Они с бабушкой долго растирали меня водкой, потом, закутав в ватное одеяло, отправили на горячую печку.
- Бабушка, птичка утонула в проруби из-за меня, - плакала я.
- Какая птичка?
- Маленькая, серенькая, испугалась меня и утонула в проруби.
- Оляпка, что ли?
- Не знаю, у нас, в Пензе, таких нет.
- На воробья, что ли, она похожа?
- На воробья.
- Да это оляпка наша сибирская. Не утонула она, а нырнула в прорубь за пищей. Там, на дне, она охотится за разными букашками да таракашками. Вода- то, ее родная стихия!
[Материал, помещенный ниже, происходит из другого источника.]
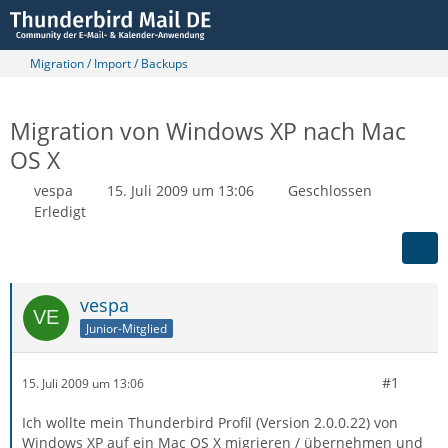
Migration / Import / Backups
Migration von Windows XP nach Mac
OS X
vespa
15. Juli 2009 um 13:06
Geschlossen
Erledigt
vespa
Junior-Mitglied
#1
15. Juli 2009 um 13:06
Ich wollte mein Thunderbird Profil (Version 2.0.0.22) von
Windows XP auf ein Mac OS X migrieren / übernehmen und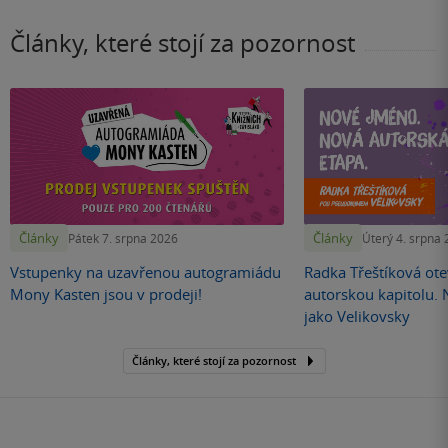
Články, které stojí za pozornost
Články
Články
Pátek 7. srpna 2026
Úterý 4. srpna
Vstupenky na uzavřenou autogramiádu
Radka Třeštíková otev
Mony Kasten jsou v prodeji!
autorskou kapitolu.
jako Velikovsky
Články, které stojí za pozornost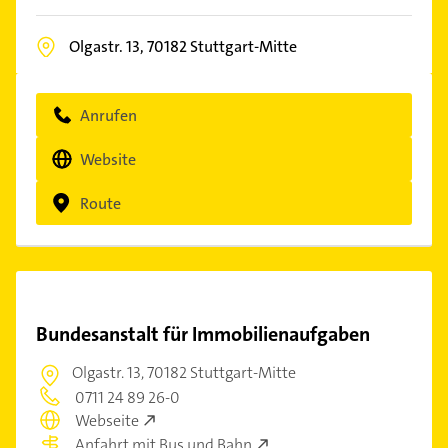
Olgastr. 13,
70182
Stuttgart-Mitte
Anrufen
Website
Route
Bundesanstalt für Immobilienaufgaben
Olgastr. 13,
70182 Stuttgart-Mitte
0711 24 89 26-0
Webseite
Anfahrt mit Bus und Bahn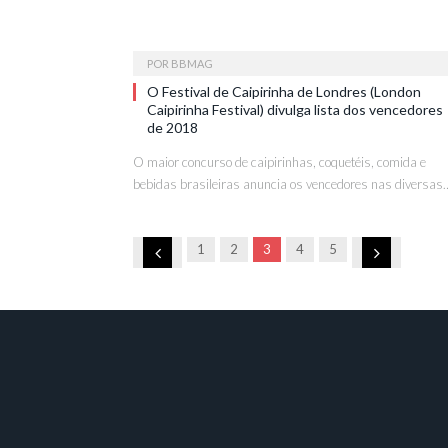
POR
BBMAG
O Festival de Caipirinha de Londres (London
Caipirinha Festival) divulga lista dos vencedores
de 2018
O maior concurso de caipirinhas, coquetéis, comida e
bebidas brasileiras anuncia os vencedores nas diversas
Anterior
Próximo
1
2
3
4
5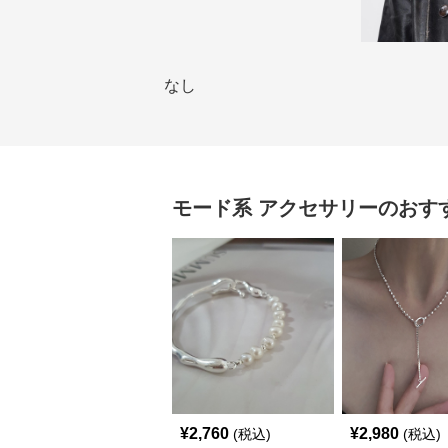
なし
モード系
アクセサリー
のおす
¥
2,760
¥
2,980
(税込)
(税込)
И не боится она нас, людей, завидит человека и трелит! Хорошо поет, чертовка! А холод и вода ей нипочем. Вылезет из воды, отряхнется и опять поет! Эх ты, Люсенька – оляпушка моя, смотри не заболей!
Я не заболела, уже на утро с деревенскими друзьями весело раскатывала по льду и рассказывала им про оляпку, птицу, знакомую сибирякам с детства.
… Уже давно нет в живых моей сибирской бабушки, и ни разу я с тех пор не видела больше оляпку, но как завижу нашего пензенского воробья, так и вспоминаю его родственника: водяного воробья из Сибири и, конечно, бабушку свою.
«Люсенька - оляпушка, ты моя сибирская», - слышу я ее ласковый голос, и непременно голос отца, который при этом добавлял с улыбкой, - воробышек присурский».